### YOUR TASK
Reproduce every line of the records below verbatim, omitting the pictures from your answer.

### DATASET EXCERPTS
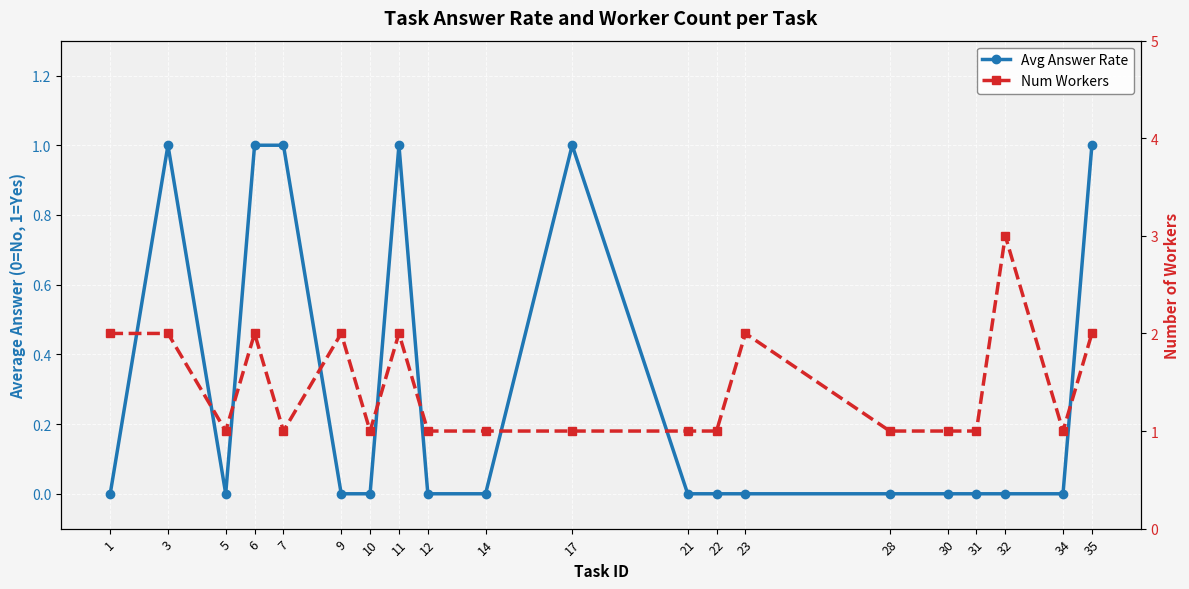

True or false: Num Workers and Avg Answer Rate cross at least once.

False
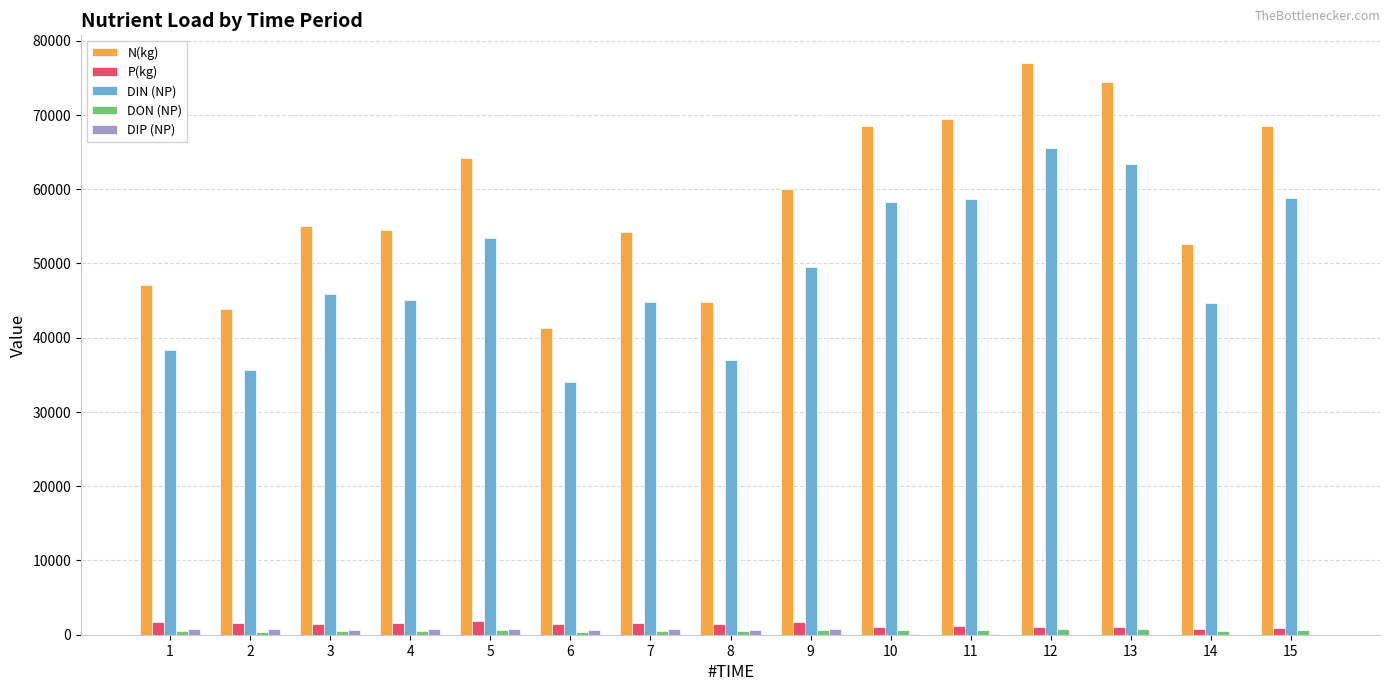

Which series has the largest total across all categories?

N(kg)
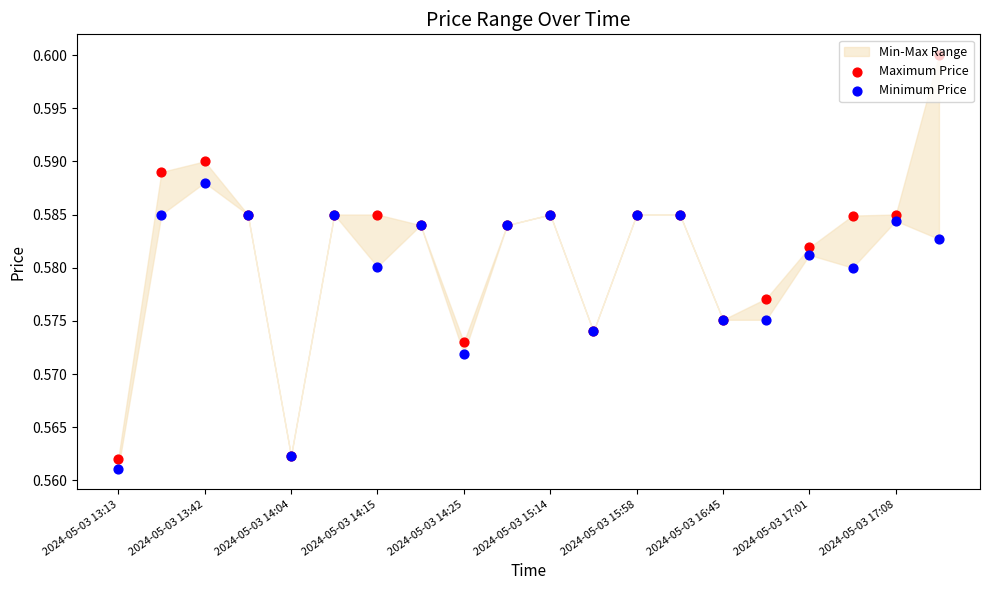

At which category is the sum across all series the highest?

19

### ANSWER TO THIS TASK
True or false: Num Workers and Avg Answer Rate cross at least once.

False

Which series has the largest total across all categories?

N(kg)

At which category is the sum across all series the highest?

19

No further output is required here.